Regulated industries with explicit processing-locality requirements.
Ontario's Personal Health Information Protection Act creates an effective processing-locality requirement for health information processed by Canadian-controlled entities.
Quebec's Law 25 creates similar requirements for personal information. Some financial sector regulations push in this direction, though OSFI has not mandated processing locality as a hard rule.
Outside these three groups, the sovereignty case is risk-management preference, not statutory requirement.
Canadian Bill C-27 and the Artificial Intelligence and Data Act died at parliamentary prorogation in 2025. As of May 2026, Canada has no AI law.
Private law firms have no hard regulatory mandate to use sovereign infrastructure for client data beyond what PIPEDA requires, which is "adequate safeguards" — a bar that Anthropic's commercial Data Processing Agreement clears.
If you are a private law firm partner reading this and you do not have classified contracts or PHIPA-regulated client work, you do not have a statutory sovereignty requirement.
You have a preference.
That preference might be worth paying a 30-50x premium for. It might not. But you should know which conversation you are having.
What About Cohere?
The reasonable next question is: what about Cohere?
Cohere is the Canadian frontier AI company. They build their own models, offer Canadian deployment, and their enterprise pricing is competitive with Anthropic and OpenAI.
For a Canadian firm whose sovereignty preference is "I want my AI vendor to be Canadian," Cohere is the closest match without taking on infrastructure yourself.
Cohere does not change the self-hosting math.
It is another managed service.
Pricing sits in the same order of magnitude as Claude Team or ChatGPT Enterprise.
Tens of dollars per user per month, not thousands.
If Canadian provenance matters more to you than absolute model capability, Cohere is the honest answer.
If you want the strongest model your data can legally touch, that's still Claude or GPT-5 with a DPA.
Either way, you are choosing between managed services.
The self-hosted option is still 30-50x more expensive than both.
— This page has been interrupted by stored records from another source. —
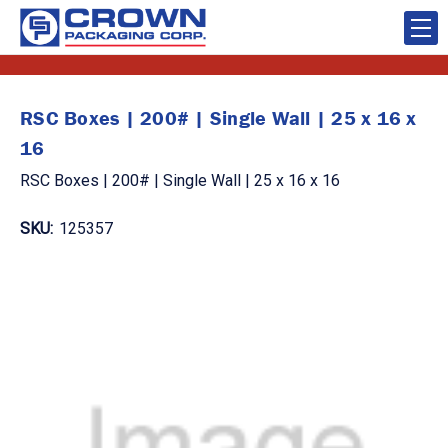
RSC Boxes | 200# | Single Wall | 25 x 16 x
16
RSC Boxes | 200# | Single Wall | 25 x 16 x 16
SKU:
125357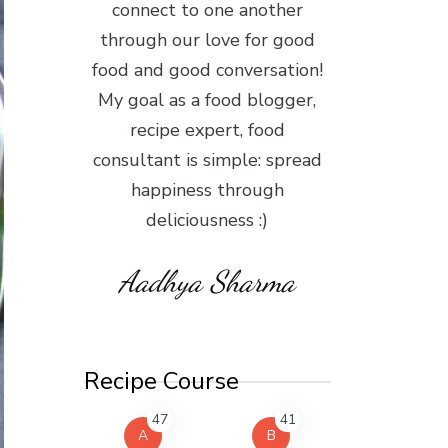
connect to one another
through our love for good
food and good conversation!
My goal as a food blogger,
recipe expert, food
consultant is simple: spread
happiness through
deliciousness :)
Aadhya Sharma
Recipe Course
47
41
A
B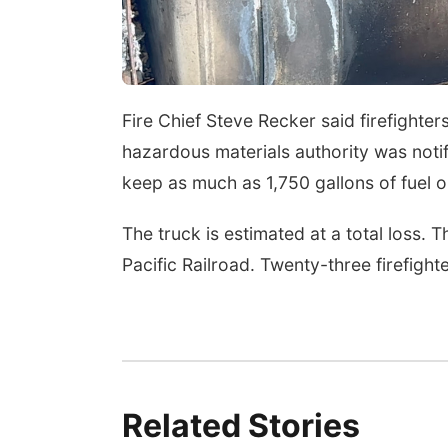
Sun, Aug 09
@2:00pm
2026 Columbus Days
Sunday Parade
Columbus, NE
mi
Fire Chief Steve Recker said firefighte
hazardous materials authority was notif
keep as much as 1,750 gallons of fuel o
The truck is estimated at a total loss. T
Pacific Railroad. Twenty-three firefigh
Related Stories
The Decision Most Firms Should Actually Make
When Mark asked me what hardware to buy, the real answer was: nothing.
For most small and mid-size law firms in 2026, the right deployment is a managed frontier model — Claude, GPT-5, or Cohere — with a Data Processing Agreement and Canadian data residency where the provider offers it.
Cost is $15-50 per active user per month depending on usage.
Quality is best-in-class. Compliance posture is documented. Switching costs are near zero if a better option appears.
The firms that should self-host are the ones with hard sovereignty mandates.
That's a small fraction of the Canadian legal market — almost all of it concentrated in firms that already have IT departments capable of running infrastructure.
The firms that should not self-host are the firms reading articles about sovereign AI and wondering whether they should.
If you are wondering, the answer is probably no.
What Mark Actually Did
Mark put three of his lawyers on Claude Pro for two weeks as an evaluation. Total pilot cost: $60.
The output cleared the bar. He migrated the firm onto Claude Team to get the DPA in place — about $200 a month for ten seats.
The more interesting thing is what happened after.
Mark has a handful of other lawyer friends in small practices wrestling with the same question.
He has become the playbook for them. Two of them are running pilots now using the same setup. None of them are buying hardware.
The conversation Mark was trying to have on our first call — about GPUs and sovereign hardware and which model is closest to Claude — was the wrong conversation.
He didn't have an infrastructure problem.
He had a math problem.
Most small firms have a math problem, not an infrastructure problem. The math gets worse every month.
The firms that figure that out fastest will spend the next decade compounding the difference.